Liver-assists the pancreas, produces bile. Bile helps neutralize they chyme from the stomach and emulsifying fats. Bile is stored in the gall bladder.

Small Intestine-made up by the duodenum, jejunum, and the ileum, specially adapted to absorb nutrients because it is covered with projections called villi.

The Large Intestine-main job is to reabsorb water and electrolytes

-Diarrhea occurs when there is interference with water absorption

The Excretory System

The skin, lungs, and kidneys along with their associated organs make up the excretory system.

The Kidneys- The main organ of the excretory system are the two kidneys, which are located on either side of the spinal column near the lower back. A tube called the ureter leaves each kidney, carrying urine to the urinary bladder. The urinary bladder stores urine before being excreted. As blood travels through the kidney, urea, excess water, and other waste products are removed and collected as urine.

Structure of the Kidneys-

Nephron-structural and functional unit of the kidney which manufactures urine

Glomerulus-network of capillaries which constitutes part of a single nephron

Bowmans capsule-double walled chamber which surrounds the glomerulus

Proximal tubule-segment of the nephron tubule where water, sodium ions, glucose, and amino acids are absorbed into the wall

Loop of Henle- the proximal tubule leads into the loop of henle where sodium ions are actively transported outs of the segment

Distal tubule-additional sodium can be reabsorbed out by the distal tubule. Water is also reabsorbed here.

Collecting tubule-receives urine form smaller tubules.

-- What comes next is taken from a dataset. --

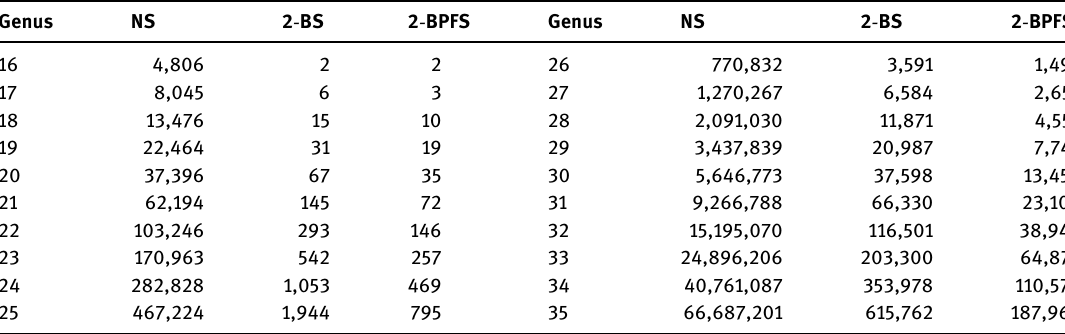
Table 1: Number of numerical semigroups ( NS ) and 2 - Buchweitz semigroups ( 2 - BS ) compared with number of 2 - Buchweitz PF - semigroups ( 2 - BPFS ) up to genus 35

Urine flows to the outside from the bladder through a tube called the urethra

The kidneys play an important role in maintaining homeostasis. They regulate the water content of the blood and, therefore, blood volume, maintain blood pH, and remove waste products from the blood.

Humans can survive with one kidney, but if both are damaged by disease or injury there are two ways to keep an individual alive. First is a kidney transplant from a healthy, compatible donor or second kidney dialysis.